**Task details:** Your answer should consist of the listing, repeated exactly.

*** Block opens ***

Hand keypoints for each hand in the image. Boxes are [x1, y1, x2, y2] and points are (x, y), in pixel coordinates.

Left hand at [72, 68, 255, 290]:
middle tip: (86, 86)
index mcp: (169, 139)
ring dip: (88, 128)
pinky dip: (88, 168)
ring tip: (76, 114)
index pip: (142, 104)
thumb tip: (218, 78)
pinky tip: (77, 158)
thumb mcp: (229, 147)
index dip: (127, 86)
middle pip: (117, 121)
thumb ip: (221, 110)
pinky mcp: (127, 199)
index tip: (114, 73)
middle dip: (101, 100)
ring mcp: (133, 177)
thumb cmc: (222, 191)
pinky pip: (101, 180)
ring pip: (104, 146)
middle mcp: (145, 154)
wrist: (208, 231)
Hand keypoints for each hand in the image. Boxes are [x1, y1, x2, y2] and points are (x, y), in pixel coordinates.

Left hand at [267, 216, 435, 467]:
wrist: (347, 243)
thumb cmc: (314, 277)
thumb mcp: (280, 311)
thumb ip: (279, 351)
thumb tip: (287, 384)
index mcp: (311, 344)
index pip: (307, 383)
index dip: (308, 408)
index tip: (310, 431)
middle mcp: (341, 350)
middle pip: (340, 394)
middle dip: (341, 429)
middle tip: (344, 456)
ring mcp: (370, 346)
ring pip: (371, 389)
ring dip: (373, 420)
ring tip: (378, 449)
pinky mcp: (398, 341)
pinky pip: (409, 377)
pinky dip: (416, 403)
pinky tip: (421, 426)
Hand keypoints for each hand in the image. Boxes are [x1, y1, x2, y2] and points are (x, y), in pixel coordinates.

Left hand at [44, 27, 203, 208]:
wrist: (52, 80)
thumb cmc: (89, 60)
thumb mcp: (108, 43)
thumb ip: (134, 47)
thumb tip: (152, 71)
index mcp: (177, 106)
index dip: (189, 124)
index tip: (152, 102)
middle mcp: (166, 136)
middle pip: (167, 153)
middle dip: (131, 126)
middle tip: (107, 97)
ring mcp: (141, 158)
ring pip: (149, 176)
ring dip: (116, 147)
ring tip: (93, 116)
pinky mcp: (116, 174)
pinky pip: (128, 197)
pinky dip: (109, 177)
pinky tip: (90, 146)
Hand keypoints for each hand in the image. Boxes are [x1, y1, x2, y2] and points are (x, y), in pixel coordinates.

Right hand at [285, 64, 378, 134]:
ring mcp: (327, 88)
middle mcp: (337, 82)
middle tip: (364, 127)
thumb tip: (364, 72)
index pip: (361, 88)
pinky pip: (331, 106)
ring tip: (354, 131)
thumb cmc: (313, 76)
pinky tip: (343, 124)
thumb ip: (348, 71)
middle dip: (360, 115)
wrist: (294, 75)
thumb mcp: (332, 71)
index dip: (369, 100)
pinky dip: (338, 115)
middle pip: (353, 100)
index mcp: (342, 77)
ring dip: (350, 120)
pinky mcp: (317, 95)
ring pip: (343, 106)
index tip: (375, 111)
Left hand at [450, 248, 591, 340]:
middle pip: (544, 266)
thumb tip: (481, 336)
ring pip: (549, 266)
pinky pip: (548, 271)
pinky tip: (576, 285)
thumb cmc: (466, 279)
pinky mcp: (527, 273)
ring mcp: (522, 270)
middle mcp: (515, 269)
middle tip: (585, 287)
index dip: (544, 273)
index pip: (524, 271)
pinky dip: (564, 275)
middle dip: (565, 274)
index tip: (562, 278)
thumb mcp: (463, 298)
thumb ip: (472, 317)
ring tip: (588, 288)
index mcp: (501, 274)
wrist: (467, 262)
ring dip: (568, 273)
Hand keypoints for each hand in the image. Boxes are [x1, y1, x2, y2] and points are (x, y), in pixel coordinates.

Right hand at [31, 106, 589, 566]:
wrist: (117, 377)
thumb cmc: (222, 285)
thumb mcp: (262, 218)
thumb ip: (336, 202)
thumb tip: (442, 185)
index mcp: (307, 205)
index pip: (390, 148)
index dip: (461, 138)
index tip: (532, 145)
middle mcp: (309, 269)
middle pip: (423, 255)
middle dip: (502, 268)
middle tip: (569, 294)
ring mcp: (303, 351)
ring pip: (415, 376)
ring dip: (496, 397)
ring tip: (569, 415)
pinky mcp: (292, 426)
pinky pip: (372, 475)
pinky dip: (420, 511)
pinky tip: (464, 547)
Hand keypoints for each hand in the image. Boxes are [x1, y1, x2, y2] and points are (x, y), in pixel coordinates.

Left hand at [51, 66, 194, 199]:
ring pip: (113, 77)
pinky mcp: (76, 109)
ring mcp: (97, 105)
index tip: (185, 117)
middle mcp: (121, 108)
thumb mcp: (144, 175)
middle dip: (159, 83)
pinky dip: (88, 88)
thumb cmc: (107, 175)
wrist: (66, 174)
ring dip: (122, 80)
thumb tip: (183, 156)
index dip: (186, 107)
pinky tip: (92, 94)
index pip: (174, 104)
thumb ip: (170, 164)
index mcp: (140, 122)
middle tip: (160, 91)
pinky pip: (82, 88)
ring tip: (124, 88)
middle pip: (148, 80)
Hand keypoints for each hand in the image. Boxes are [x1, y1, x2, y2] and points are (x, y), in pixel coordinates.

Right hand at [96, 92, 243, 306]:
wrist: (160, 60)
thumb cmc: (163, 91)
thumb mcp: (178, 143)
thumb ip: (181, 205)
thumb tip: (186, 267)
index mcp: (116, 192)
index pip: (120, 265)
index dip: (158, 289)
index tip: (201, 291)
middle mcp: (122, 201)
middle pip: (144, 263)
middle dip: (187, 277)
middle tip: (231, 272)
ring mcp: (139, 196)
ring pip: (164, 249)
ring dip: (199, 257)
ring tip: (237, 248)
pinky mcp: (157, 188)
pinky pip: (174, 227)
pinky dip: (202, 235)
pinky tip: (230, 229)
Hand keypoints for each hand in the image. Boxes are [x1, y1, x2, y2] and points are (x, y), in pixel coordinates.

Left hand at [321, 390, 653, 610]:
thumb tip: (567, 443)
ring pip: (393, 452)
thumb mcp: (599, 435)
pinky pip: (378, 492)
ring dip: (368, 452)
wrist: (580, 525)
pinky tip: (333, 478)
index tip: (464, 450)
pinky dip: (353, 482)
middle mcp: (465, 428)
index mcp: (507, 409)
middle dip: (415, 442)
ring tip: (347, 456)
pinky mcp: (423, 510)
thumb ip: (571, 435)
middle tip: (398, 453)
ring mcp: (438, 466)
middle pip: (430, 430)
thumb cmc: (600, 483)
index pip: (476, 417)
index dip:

*** Block closes ***

**Answer for this exercise:**
Hand keypoints for each hand in the image. Boxes are [x1, y1, x2, y2] and points are (x, y), in pixel coordinates.

Left hand at [72, 68, 255, 290]:
middle tip: (86, 86)
index mcp: (169, 139)
ring dip: (88, 128)
pinky dip: (88, 168)
ring tip: (76, 114)
index pip: (142, 104)
thumb tip: (218, 78)
pinky tip: (77, 158)
thumb mcp: (229, 147)
index dip: (127, 86)
middle pip: (117, 121)
thumb ip: (221, 110)
pinky mcp: (127, 199)
index tip: (114, 73)
middle dip: (101, 100)
ring mcp: (133, 177)
thumb cmc: (222, 191)
pinky pip: (101, 180)
ring pip: (104, 146)
middle mcp: (145, 154)
wrist: (208, 231)
Hand keypoints for each hand in the image. Boxes are [x1, y1, x2, y2] and points are (x, y), in pixel coordinates.

Left hand at [267, 216, 435, 467]:
wrist: (347, 243)
thumb cmc: (314, 277)
thumb mcp: (280, 311)
thumb ip: (279, 351)
thumb tip: (287, 384)
index mcp: (311, 344)
index pip: (307, 383)
index dip: (308, 408)
index tip: (310, 431)
middle mcp: (341, 350)
middle pip: (340, 394)
middle dip: (341, 429)
middle tip: (344, 456)
ring mcp: (370, 346)
ring pip: (371, 389)
ring dip: (373, 420)
ring tip: (378, 449)
pinky mcp: (398, 341)
pinky pip: (409, 377)
pinky dip: (416, 403)
pinky tip: (421, 426)
Hand keypoints for each hand in the image. Boxes are [x1, y1, x2, y2] and points are (x, y), in pixel coordinates.

Left hand at [44, 27, 203, 208]:
wrist: (52, 80)
thumb cmc: (89, 60)
thumb mcp: (108, 43)
thumb ip: (134, 47)
thumb tip: (152, 71)
index mcp: (177, 106)
index dip: (189, 124)
index tip: (152, 102)
middle mcp: (166, 136)
middle pip: (167, 153)
middle dip: (131, 126)
middle tip: (107, 97)
ring mcp: (141, 158)
ring pip: (149, 176)
ring dip: (116, 147)
ring tip: (93, 116)
pinky mcp: (116, 174)
pinky pip: (128, 197)
pinky dip: (109, 177)
pinky tip: (90, 146)
Hand keypoints for each hand in the image. Boxes are [x1, y1, x2, y2] and points are (x, y), in pixel coordinates.

Right hand at [285, 64, 378, 134]:
ring mcp: (327, 88)
middle mcp: (337, 82)
middle tip: (364, 127)
thumb tip: (364, 72)
index pip: (361, 88)
pinky pip: (331, 106)
ring tip: (354, 131)
thumb cmc: (313, 76)
pinky tip: (343, 124)
thumb ip: (348, 71)
middle dip: (360, 115)
wrist: (294, 75)
thumb mcp: (332, 71)
index dip: (369, 100)
pinky dip: (338, 115)
middle pip: (353, 100)
index mcp: (342, 77)
ring dip: (350, 120)
pinky mcp: (317, 95)
ring pip: (343, 106)
index tip: (375, 111)
Left hand at [450, 248, 591, 340]:
middle pip: (544, 266)
thumb tip: (481, 336)
ring pip: (549, 266)
pinky pip: (548, 271)
pinky tip: (576, 285)
thumb cmc: (466, 279)
pinky mcp: (527, 273)
ring mcp: (522, 270)
middle mcp: (515, 269)
middle tip: (585, 287)
index dip: (544, 273)
index pip: (524, 271)
pinky dip: (564, 275)
middle dip: (565, 274)
index tip: (562, 278)
thumb mcp: (463, 298)
thumb ip: (472, 317)
ring tip: (588, 288)
index mcp: (501, 274)
wrist: (467, 262)
ring dip: (568, 273)
Hand keypoints for each hand in the image. Boxes are [x1, y1, x2, y2] and points are (x, y), in pixel coordinates.

Right hand at [31, 106, 589, 566]:
wrist: (117, 377)
thumb cmc: (222, 285)
thumb mcp: (262, 218)
thumb ip: (336, 202)
thumb tip: (442, 185)
index mcp: (307, 205)
index pip: (390, 148)
index dip: (461, 138)
index tip: (532, 145)
middle mcp: (309, 269)
middle pip: (423, 255)
middle dip: (502, 268)
middle tip: (569, 294)
ring mcp: (303, 351)
ring pip: (415, 376)
ring dip: (496, 397)
ring tip: (569, 415)
pinky mcp: (292, 426)
pinky pip: (372, 475)
pinky dip: (420, 511)
pinky tip: (464, 547)
Hand keypoints for each hand in the image. Boxes are [x1, y1, x2, y2] and points are (x, y), in pixel coordinates.

Left hand at [51, 66, 194, 199]:
ring pip: (113, 77)
pinky mcp: (76, 109)
ring mcp: (97, 105)
index tip: (185, 117)
middle mcp: (121, 108)
thumb mcp: (144, 175)
middle dip: (159, 83)
pinky dip: (88, 88)
thumb cmc: (107, 175)
wrist: (66, 174)
ring dip: (122, 80)
thumb tip: (183, 156)
index dip: (186, 107)
pinky tip: (92, 94)
index pip: (174, 104)
thumb ip: (170, 164)
index mcp: (140, 122)
middle tip: (160, 91)
pinky pip: (82, 88)
ring tip: (124, 88)
middle pip: (148, 80)
Hand keypoints for each hand in the image. Boxes are [x1, y1, x2, y2] and points are (x, y), in pixel coordinates.

Right hand at [96, 92, 243, 306]:
wrist: (160, 60)
thumb cmc: (163, 91)
thumb mcp: (178, 143)
thumb ip: (181, 205)
thumb tip: (186, 267)
index mcp: (116, 192)
index pip: (120, 265)
index dip: (158, 289)
index tip: (201, 291)
middle mcp: (122, 201)
middle pip: (144, 263)
middle dip: (187, 277)
middle tip: (231, 272)
ring mcp: (139, 196)
ring pip: (164, 249)
ring dip: (199, 257)
ring tip: (237, 248)
pinky mcp: (157, 188)
pinky pip: (174, 227)
pinky dip: (202, 235)
pinky tip: (230, 229)
Hand keypoints for each hand in the image. Boxes are [x1, y1, x2, y2] and points are (x, y), in pixel coordinates.

Left hand at [321, 390, 653, 610]:
thumb tip: (567, 443)
ring pip: (393, 452)
thumb mcp: (599, 435)
pinky pip: (378, 492)
ring dip: (368, 452)
wrist: (580, 525)
pinky tip: (333, 478)
index tip: (464, 450)
pinky dip: (353, 482)
middle mcp: (465, 428)
index mcp: (507, 409)
middle dip: (415, 442)
ring tip: (347, 456)
pinky mcp: (423, 510)
thumb ip: (571, 435)
middle tip: (398, 453)
ring mcp: (438, 466)
middle pip: (430, 430)
thumb cmc: (600, 483)
index pip: (476, 417)
index dip:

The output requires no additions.